■ **Task goal**:
Using the records below, copy exactly the part that opens with the line holding "thumb ip: (139, 68)" and closes with the line holding "ring pip: (63, 95)", minus the pictures.

■ **Data**:
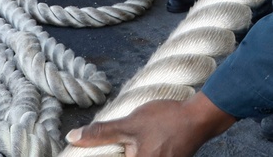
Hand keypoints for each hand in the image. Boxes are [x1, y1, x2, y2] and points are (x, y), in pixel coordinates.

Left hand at [66, 94, 235, 156]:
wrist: (199, 118)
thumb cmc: (166, 121)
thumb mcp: (130, 124)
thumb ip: (101, 133)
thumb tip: (73, 137)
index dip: (95, 155)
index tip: (84, 150)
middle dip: (111, 151)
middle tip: (105, 142)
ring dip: (122, 151)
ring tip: (124, 140)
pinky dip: (134, 153)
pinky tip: (136, 142)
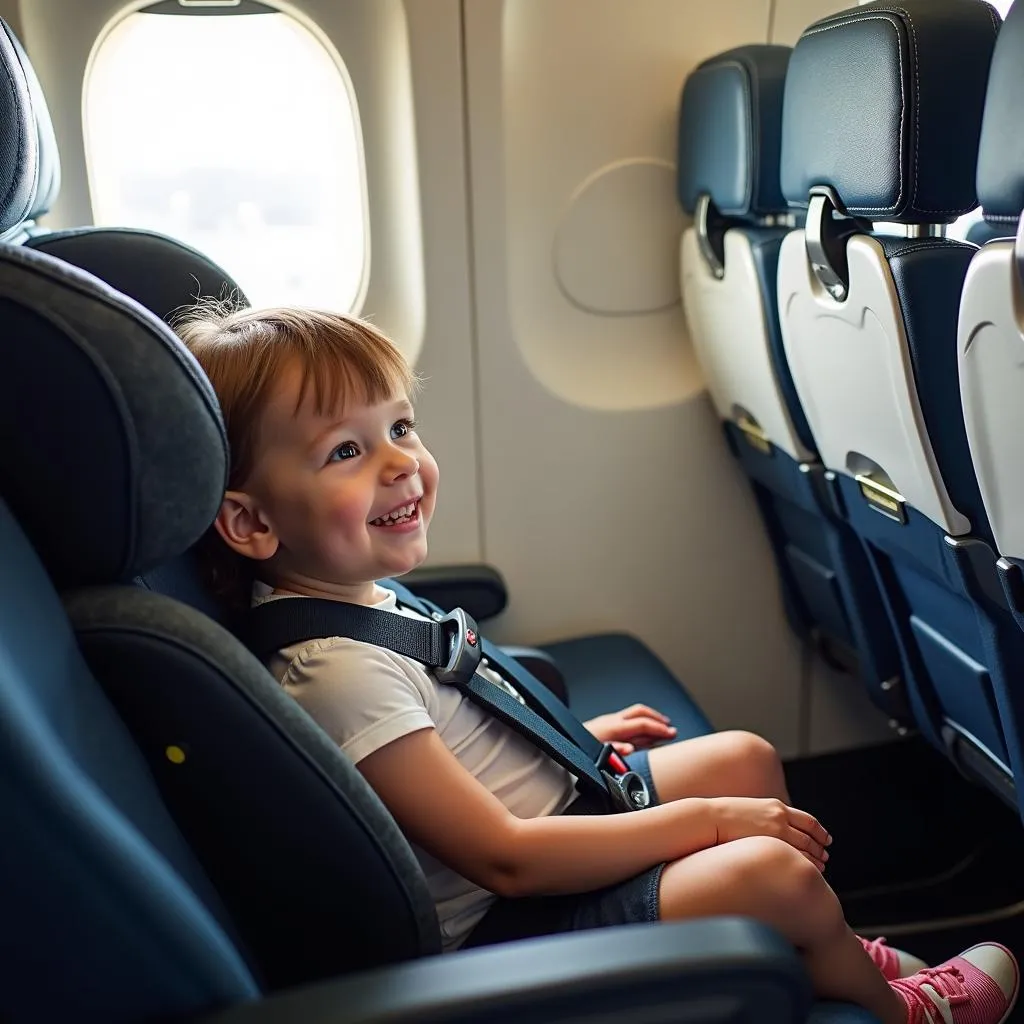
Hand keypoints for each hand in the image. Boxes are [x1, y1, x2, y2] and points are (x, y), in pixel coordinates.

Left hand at [584, 704, 677, 755]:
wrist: (561, 742)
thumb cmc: (579, 751)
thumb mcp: (597, 755)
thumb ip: (616, 752)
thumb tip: (631, 749)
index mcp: (613, 727)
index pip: (642, 724)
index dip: (659, 728)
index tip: (672, 734)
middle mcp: (612, 720)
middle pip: (640, 712)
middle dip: (658, 718)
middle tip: (671, 728)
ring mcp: (609, 720)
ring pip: (635, 713)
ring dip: (650, 718)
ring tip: (662, 727)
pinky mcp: (605, 723)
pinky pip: (629, 718)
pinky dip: (641, 722)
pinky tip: (643, 732)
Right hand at [710, 797, 831, 870]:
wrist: (711, 818)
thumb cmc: (724, 817)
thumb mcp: (750, 811)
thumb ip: (764, 818)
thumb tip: (768, 830)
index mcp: (776, 806)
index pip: (806, 819)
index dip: (819, 830)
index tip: (825, 838)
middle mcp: (780, 816)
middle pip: (809, 834)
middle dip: (820, 846)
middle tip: (826, 855)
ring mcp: (777, 829)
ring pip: (807, 846)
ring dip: (817, 857)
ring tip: (822, 866)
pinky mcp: (771, 842)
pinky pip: (797, 856)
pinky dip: (808, 863)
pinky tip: (811, 871)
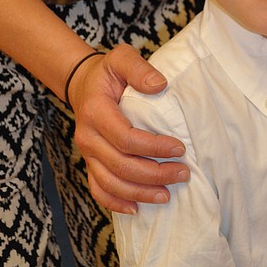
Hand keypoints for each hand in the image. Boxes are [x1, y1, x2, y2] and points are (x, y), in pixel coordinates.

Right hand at [68, 44, 188, 213]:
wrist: (84, 85)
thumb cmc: (107, 73)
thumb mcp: (121, 58)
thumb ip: (139, 68)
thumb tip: (160, 84)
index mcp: (95, 111)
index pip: (125, 138)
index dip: (154, 147)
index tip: (180, 148)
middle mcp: (87, 136)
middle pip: (121, 165)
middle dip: (154, 174)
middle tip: (183, 173)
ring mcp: (87, 153)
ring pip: (111, 183)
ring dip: (140, 192)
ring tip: (167, 195)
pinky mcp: (90, 163)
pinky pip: (99, 189)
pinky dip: (115, 202)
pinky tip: (136, 208)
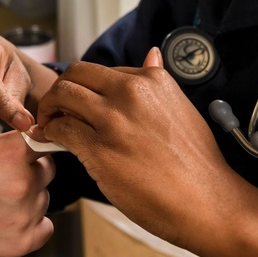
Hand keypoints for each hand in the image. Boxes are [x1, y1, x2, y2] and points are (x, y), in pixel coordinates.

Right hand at [0, 132, 55, 256]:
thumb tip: (14, 144)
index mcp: (8, 152)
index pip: (41, 137)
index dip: (34, 139)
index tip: (29, 144)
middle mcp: (22, 181)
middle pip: (47, 168)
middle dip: (30, 168)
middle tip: (3, 175)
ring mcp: (25, 214)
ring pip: (44, 196)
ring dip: (28, 195)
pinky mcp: (23, 242)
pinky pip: (45, 225)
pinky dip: (32, 221)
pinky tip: (8, 217)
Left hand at [34, 47, 242, 249]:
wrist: (208, 202)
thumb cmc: (197, 162)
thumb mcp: (181, 108)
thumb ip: (159, 81)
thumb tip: (151, 54)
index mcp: (150, 80)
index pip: (101, 72)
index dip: (85, 87)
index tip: (78, 101)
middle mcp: (130, 92)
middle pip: (76, 74)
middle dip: (60, 89)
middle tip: (54, 108)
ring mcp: (113, 119)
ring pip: (63, 95)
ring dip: (50, 108)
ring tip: (49, 123)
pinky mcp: (100, 149)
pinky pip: (61, 129)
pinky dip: (49, 132)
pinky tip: (50, 140)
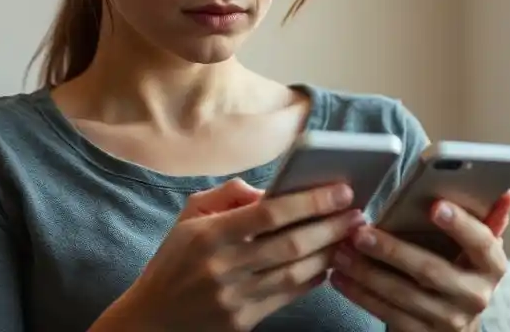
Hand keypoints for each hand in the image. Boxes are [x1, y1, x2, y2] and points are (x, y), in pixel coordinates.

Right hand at [104, 178, 365, 331]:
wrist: (152, 320)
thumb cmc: (174, 260)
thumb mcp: (189, 217)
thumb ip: (228, 195)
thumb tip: (269, 189)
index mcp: (209, 234)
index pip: (269, 214)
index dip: (310, 201)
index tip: (341, 190)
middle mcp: (222, 267)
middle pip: (290, 244)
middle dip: (331, 226)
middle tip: (357, 213)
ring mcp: (233, 298)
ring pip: (295, 273)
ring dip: (329, 253)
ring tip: (350, 236)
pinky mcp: (242, 322)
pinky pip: (288, 297)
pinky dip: (313, 279)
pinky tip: (327, 263)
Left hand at [330, 191, 509, 331]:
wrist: (454, 325)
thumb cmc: (460, 271)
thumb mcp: (476, 249)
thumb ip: (487, 220)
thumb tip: (506, 193)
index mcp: (491, 266)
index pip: (482, 242)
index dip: (461, 225)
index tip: (435, 206)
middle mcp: (475, 295)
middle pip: (431, 270)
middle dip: (392, 250)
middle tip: (360, 232)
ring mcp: (448, 319)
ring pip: (402, 294)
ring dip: (366, 272)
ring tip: (340, 252)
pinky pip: (387, 313)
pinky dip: (360, 294)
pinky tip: (340, 277)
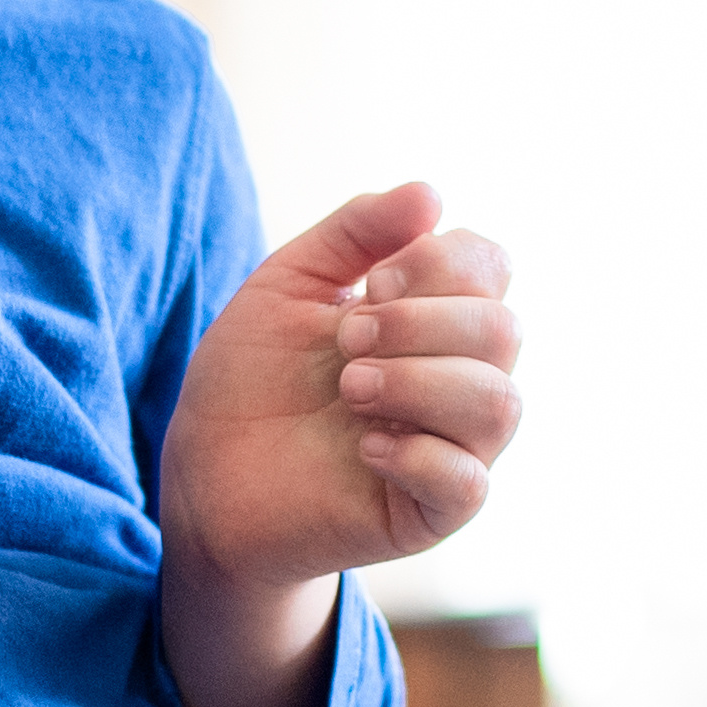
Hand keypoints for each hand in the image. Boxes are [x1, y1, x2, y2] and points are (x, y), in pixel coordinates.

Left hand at [158, 181, 521, 596]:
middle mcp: (456, 379)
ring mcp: (449, 448)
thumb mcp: (289, 284)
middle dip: (419, 324)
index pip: (491, 267)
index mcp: (432, 318)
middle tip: (345, 343)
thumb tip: (432, 194)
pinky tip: (365, 448)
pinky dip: (418, 455)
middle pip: (503, 330)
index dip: (440, 263)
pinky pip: (469, 483)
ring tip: (350, 389)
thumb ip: (356, 232)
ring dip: (419, 383)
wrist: (203, 473)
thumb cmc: (251, 379)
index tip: (371, 284)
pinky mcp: (428, 513)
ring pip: (500, 404)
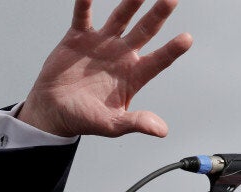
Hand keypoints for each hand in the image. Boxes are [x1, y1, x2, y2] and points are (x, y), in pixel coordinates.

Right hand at [19, 0, 191, 137]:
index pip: (159, 60)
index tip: (187, 39)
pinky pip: (84, 16)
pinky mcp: (78, 38)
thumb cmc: (85, 119)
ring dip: (131, 3)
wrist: (53, 111)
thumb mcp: (112, 125)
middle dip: (158, 15)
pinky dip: (86, 3)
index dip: (172, 50)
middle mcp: (122, 56)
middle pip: (145, 31)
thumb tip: (162, 130)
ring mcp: (102, 44)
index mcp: (133, 75)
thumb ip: (136, 123)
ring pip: (120, 18)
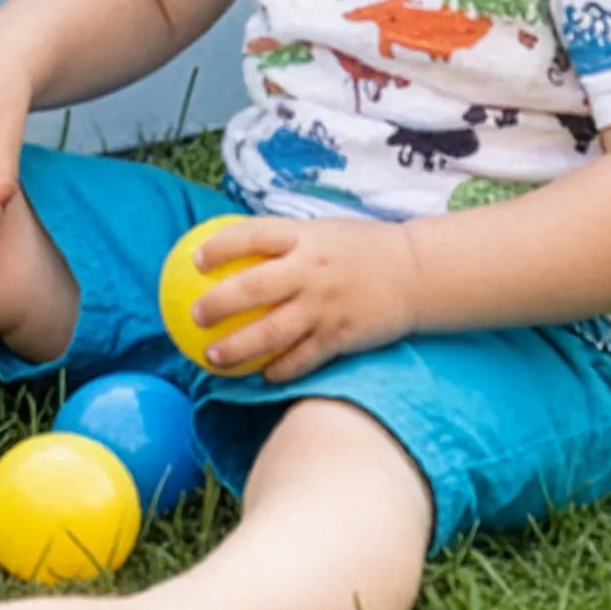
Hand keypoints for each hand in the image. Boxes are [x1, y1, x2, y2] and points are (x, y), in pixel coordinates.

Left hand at [179, 212, 431, 381]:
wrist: (417, 273)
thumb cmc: (364, 249)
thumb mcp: (325, 231)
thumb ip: (288, 241)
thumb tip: (242, 247)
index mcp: (305, 237)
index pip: (251, 235)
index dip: (219, 247)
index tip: (195, 260)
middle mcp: (311, 270)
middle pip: (252, 288)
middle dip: (217, 304)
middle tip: (193, 316)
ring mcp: (325, 306)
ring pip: (271, 333)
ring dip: (237, 348)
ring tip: (213, 358)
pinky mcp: (340, 336)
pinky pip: (302, 359)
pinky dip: (280, 370)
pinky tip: (261, 377)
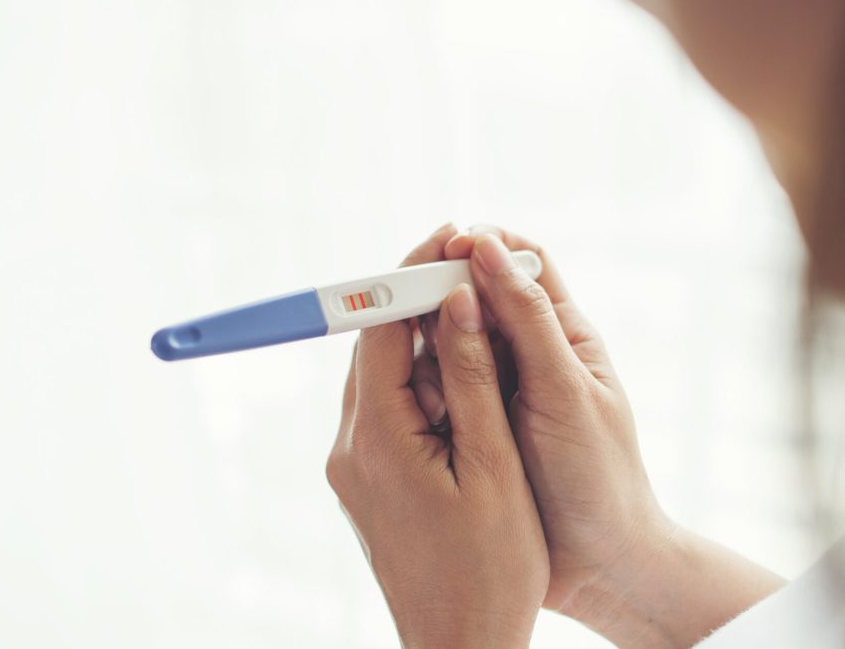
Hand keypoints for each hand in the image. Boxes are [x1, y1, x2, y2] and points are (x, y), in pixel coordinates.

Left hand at [327, 224, 548, 647]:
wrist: (460, 646)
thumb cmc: (489, 571)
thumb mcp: (493, 467)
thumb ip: (473, 378)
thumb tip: (457, 302)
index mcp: (377, 440)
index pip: (377, 328)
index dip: (410, 273)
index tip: (448, 237)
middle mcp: (351, 448)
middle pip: (375, 347)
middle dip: (419, 302)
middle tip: (470, 266)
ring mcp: (355, 468)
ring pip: (383, 378)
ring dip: (427, 346)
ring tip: (481, 321)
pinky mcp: (369, 484)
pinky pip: (390, 413)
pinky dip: (425, 387)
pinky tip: (468, 387)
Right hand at [437, 226, 782, 647]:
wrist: (600, 566)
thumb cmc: (597, 475)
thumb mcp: (563, 391)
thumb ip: (526, 321)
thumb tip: (487, 247)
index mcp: (563, 333)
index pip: (520, 262)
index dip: (481, 244)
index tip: (444, 245)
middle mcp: (528, 354)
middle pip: (474, 296)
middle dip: (440, 294)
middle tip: (408, 306)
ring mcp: (498, 391)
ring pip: (447, 342)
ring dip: (427, 345)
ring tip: (422, 374)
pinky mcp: (472, 427)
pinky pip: (435, 389)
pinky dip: (419, 387)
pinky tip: (410, 405)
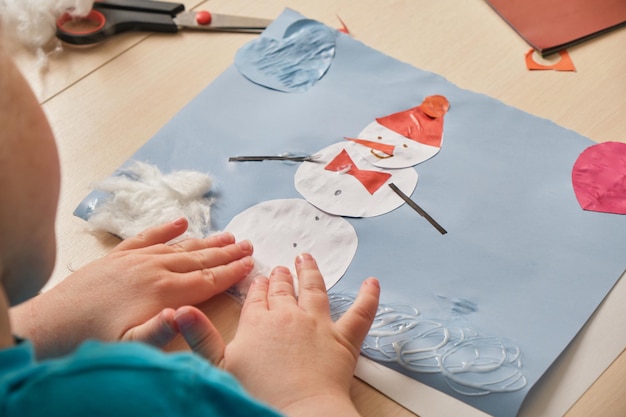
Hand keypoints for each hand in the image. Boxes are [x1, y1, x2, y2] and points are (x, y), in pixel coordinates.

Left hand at [10, 218, 253, 357]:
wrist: (52, 323)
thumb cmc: (94, 339)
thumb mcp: (129, 344)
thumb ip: (159, 330)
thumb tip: (185, 314)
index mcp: (162, 290)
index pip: (206, 279)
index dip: (231, 271)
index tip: (250, 263)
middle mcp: (153, 268)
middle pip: (199, 258)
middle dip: (226, 252)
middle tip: (248, 244)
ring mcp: (136, 259)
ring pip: (180, 246)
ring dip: (206, 240)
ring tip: (228, 235)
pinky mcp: (119, 256)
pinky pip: (148, 237)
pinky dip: (167, 228)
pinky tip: (182, 222)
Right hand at [178, 253, 379, 416]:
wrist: (298, 412)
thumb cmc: (258, 394)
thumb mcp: (219, 367)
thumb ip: (200, 336)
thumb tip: (180, 310)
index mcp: (259, 321)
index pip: (258, 297)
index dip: (259, 286)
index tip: (261, 277)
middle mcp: (289, 315)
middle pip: (284, 289)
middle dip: (282, 276)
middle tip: (282, 267)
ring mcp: (318, 324)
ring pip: (315, 289)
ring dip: (312, 272)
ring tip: (308, 258)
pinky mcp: (344, 339)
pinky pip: (360, 313)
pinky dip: (369, 296)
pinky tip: (373, 282)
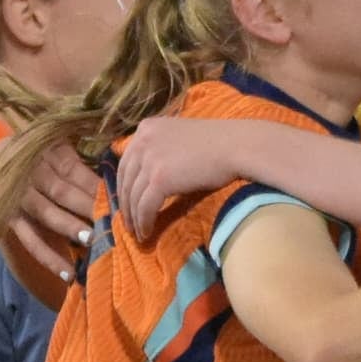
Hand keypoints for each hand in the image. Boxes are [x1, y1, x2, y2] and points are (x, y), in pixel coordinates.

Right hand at [8, 141, 104, 285]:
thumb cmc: (39, 154)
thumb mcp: (56, 145)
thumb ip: (80, 159)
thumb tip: (112, 183)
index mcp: (41, 151)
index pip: (71, 169)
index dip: (93, 185)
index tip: (115, 200)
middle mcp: (25, 172)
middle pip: (60, 190)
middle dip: (87, 207)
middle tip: (111, 221)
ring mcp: (14, 197)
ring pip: (45, 214)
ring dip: (70, 227)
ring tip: (92, 240)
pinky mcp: (8, 219)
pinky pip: (30, 240)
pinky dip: (49, 258)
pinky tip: (68, 273)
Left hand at [110, 116, 258, 236]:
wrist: (236, 146)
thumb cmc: (217, 144)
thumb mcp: (179, 138)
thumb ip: (160, 150)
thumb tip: (148, 177)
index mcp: (146, 128)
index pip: (126, 162)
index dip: (124, 187)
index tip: (127, 204)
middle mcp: (143, 141)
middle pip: (125, 180)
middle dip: (125, 206)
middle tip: (128, 224)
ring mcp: (150, 159)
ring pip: (133, 197)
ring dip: (133, 219)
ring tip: (138, 233)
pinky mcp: (160, 178)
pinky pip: (145, 207)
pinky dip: (144, 223)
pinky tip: (147, 233)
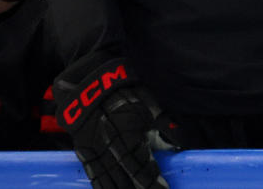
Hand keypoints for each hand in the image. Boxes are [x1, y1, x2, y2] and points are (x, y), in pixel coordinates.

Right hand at [54, 57, 168, 188]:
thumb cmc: (126, 92)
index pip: (143, 165)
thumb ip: (164, 125)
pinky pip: (92, 172)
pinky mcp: (83, 149)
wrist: (91, 84)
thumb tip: (179, 143)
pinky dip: (100, 185)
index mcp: (130, 134)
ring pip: (109, 177)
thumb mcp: (149, 105)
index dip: (153, 181)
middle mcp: (111, 145)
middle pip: (126, 175)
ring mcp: (95, 149)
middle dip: (138, 188)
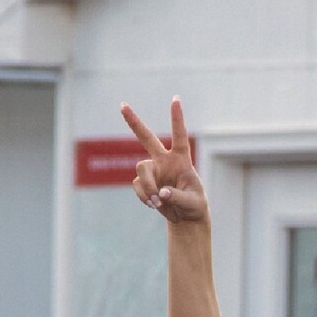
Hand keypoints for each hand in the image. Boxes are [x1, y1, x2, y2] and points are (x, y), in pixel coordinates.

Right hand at [121, 97, 208, 223]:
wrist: (184, 217)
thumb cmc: (194, 206)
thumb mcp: (192, 202)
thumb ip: (177, 196)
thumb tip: (160, 193)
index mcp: (181, 159)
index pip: (179, 136)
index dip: (177, 118)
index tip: (175, 99)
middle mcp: (165, 160)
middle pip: (147, 138)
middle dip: (134, 123)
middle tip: (122, 105)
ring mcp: (153, 171)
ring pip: (141, 169)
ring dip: (147, 187)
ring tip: (157, 203)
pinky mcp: (145, 183)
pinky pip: (138, 186)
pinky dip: (144, 197)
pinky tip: (153, 204)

■ **Final answer**:
thumb ip: (139, 68)
thumb tip: (160, 84)
index mcp: (95, 111)
index pip: (125, 138)
index dip: (154, 147)
index tip: (180, 148)
middle mcp: (87, 136)
middle pip: (121, 165)
middle dip: (154, 174)
middle tip: (183, 173)
ring mcp: (87, 153)
ring pip: (111, 183)
ring dip: (140, 192)
ring tip: (167, 195)
pinky mcp: (90, 163)
pinky pip: (99, 189)
pinky dip: (115, 202)
pinky tip: (136, 208)
Hand keypoints for each hand in the image. Boxes are [x1, y1, x2, y2] and points are (x, y), in pixel coordinates.

Right hand at [0, 132, 55, 256]:
thumb tip: (14, 144)
index mcp: (8, 152)
index pip: (41, 137)
index dip: (34, 139)
index tip: (29, 144)
middle mcp: (22, 181)
middle pip: (47, 168)
middle dip: (30, 168)
middle tip: (3, 175)
ring mcp: (25, 214)
ring pip: (44, 196)
ring dip: (28, 195)
pinky mcp: (23, 242)
pinky pip: (45, 225)
pinky dip: (32, 221)
pinky tip: (8, 217)
Left hand at [34, 47, 242, 249]:
wrist: (208, 202)
thumb cmc: (197, 162)
thumb mcp: (181, 108)
thumb ip: (159, 81)
thumb tip: (151, 54)
index mcp: (150, 80)
index pip: (101, 72)
index dip: (85, 87)
index tip: (78, 101)
middle mcp: (130, 92)
middle pip: (76, 74)
middle dip: (60, 89)
middle tip: (54, 108)
ring mcp: (113, 119)
ring pip: (63, 95)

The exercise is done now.